#### RECORDS SUPPLIED
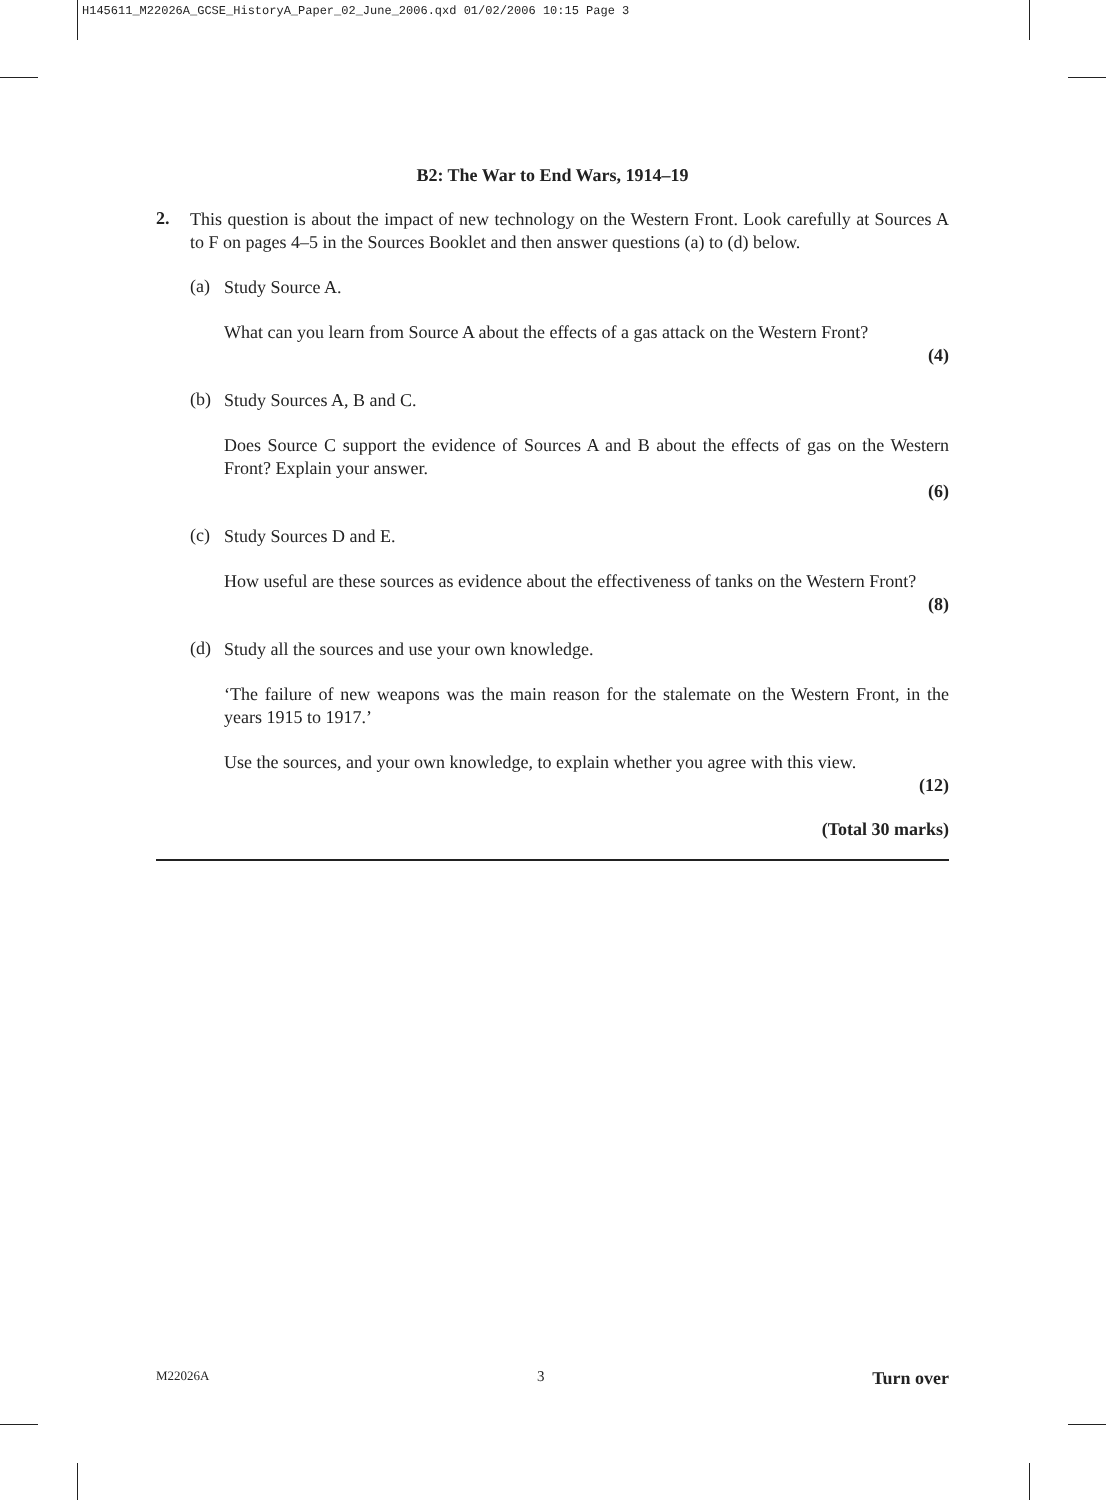H145611_M22026A_GCSE_HistoryA_Paper_02_June_2006.qxd 01/02/2006 10:15 Page 3
B2: The War to End Wars, 1914–19
2.
This question is about the impact of new technology on the Western Front. Look carefully at Sources A to F on pages 4–5 in the Sources Booklet and then answer questions (a) to (d) below.
(a)
Study Source A.
What can you learn from Source A about the effects of a gas attack on the Western Front?
(4)
(b)
Study Sources A, B and C.
Does Source C support the evidence of Sources A and B about the effects of gas on the Western Front? Explain your answer.
(6)
(c)
Study Sources D and E.
How useful are these sources as evidence about the effectiveness of tanks on the Western Front?
(8)
(d)
Study all the sources and use your own knowledge.
‘The failure of new weapons was the main reason for the stalemate on the Western Front, in the years 1915 to 1917.’
Use the sources, and your own knowledge, to explain whether you agree with this view.
(12)
(Total 30 marks)
M22026A 3 Turn over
########
PROBLEM TO SOLVE: Apply a filter for "knowledge" to the data above, then copy each line that matches.

WRITTEN RESPONSE:
Study all the sources and use your own knowledge.
Use the sources, and your own knowledge, to explain whether you agree with this view.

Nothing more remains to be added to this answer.